This summer marks 15 years that the Winthrop Rockefeller Institute has existed as a nonprofit organization — a 188-acre former cattle ranch atop Petit Jean Mountain tasked with continuing Gov. Winthrop Rockefeller’s legacy of collaboration and transformational change. 

It is said that during Winthrop’s time living in Arkansas, he held some 200 formal and informal meetings here with business leaders, politicians, writers and thinkers, farmers and locals, friends and family. Without attempting to estimate how many meetings have been held at the Institute since 2005, it’s safe to say we’ve beaten Winthrop’s record many times over. 

Formed by the University of Arkansas System and the Winthrop Rockefeller Charitable Trust, the Institute has been through several evolutions since its inception. Before he passed in 1973, Winthrop had envisioned these pastoral, mountaintop grounds as a place of learning, collaboration, and community. Early on, the Institute was certainly a place of community. Locals and tourists would come to sightsee and participate in musical events and gardening expos but the other elements, initiatives that could produce real, transformational change in Arkansas life and policy, had yet to be carved out. 
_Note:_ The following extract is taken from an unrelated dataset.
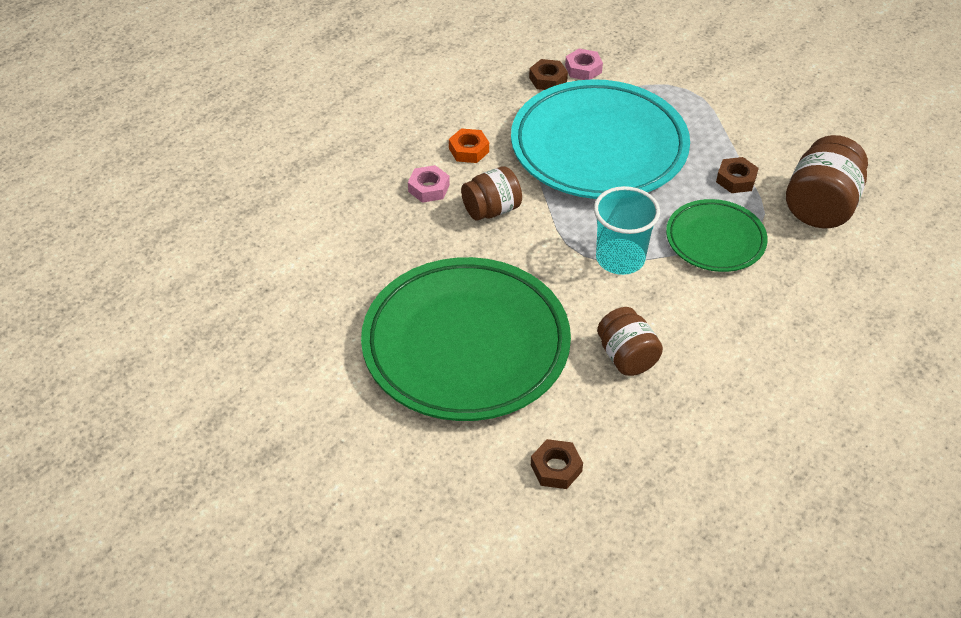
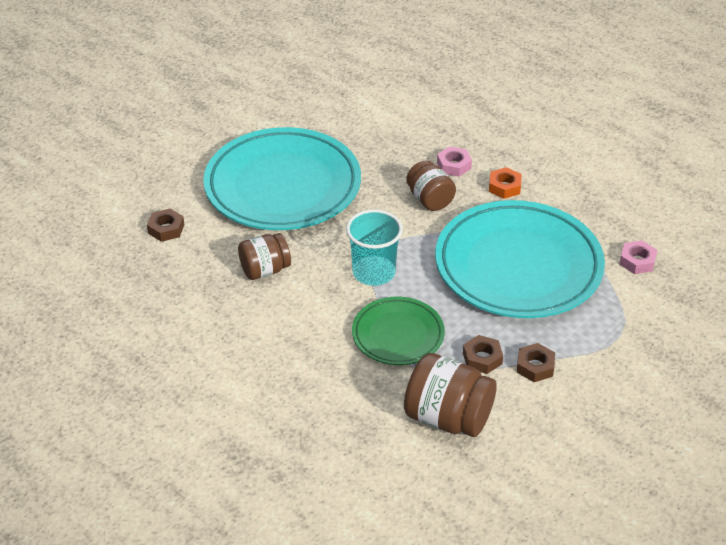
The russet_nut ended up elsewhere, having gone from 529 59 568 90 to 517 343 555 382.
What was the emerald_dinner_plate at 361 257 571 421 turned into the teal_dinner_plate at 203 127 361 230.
“I noticed a lot of potential when I started,” Dr. Marta Loyd, our Executive Director/CEO said. “I noticed a lot of loyalty. Many people who worked at the Institute had worked at Winrock Farms, or their families had, so there were a lot of stories and personal connections to the Governor and this place. I saw a lot of potential in the beautiful campus, the historical buildings, and the feeling you get when you drive up the mountain. There was definitely a place to carve out for the Institute.” 

When Loyd arrived in early 2014, one of her top priorities was to secure permanent funding for the Institute, which became a turning point in 2018 when the Winthrop Rockefeller Charitable Trust gave the Institute a gift in excess of $100 million for an endowment, which is held and managed by the University of Arkansas Foundation. 

“Because of that, we could really start planning for the future,” Loyd said. “We’re still going to have to work hard and run an efficient operation, but securing permanent funding was a pivotal moment in the life of the Institute.” 

That hard work has culminated in a new, clear mission for the Institute, new programsnew clients, and new solutions. Despite the continued strain COVID-19 has caused organizations like the Institute, we pushed through and have developed ways to hold small convenings safely on Petit Jean Mountain. We’ve also honed our skills with virtual platforms like Zoom to bring our unique form of facilitated dialogue directly to clients, wherever they are working. 

“I think that in another 15 years, without question, the Institute will be sought by the region for collaboratively solving programs around complex issues,” Loyd said. “It’s already happening. Early on, a board member said this about Winthrop, and I don’t know of a better way to put it: ‘Winthrop made people feel like their problems were solvable.’ It’s a big deal that we can make people feel that way, that if they come to us, follow the Rockefeller Ethic, and allow us to guide them through it, they can have hope that they will come out the other side with the change they wanted to see. That will be our legacy.”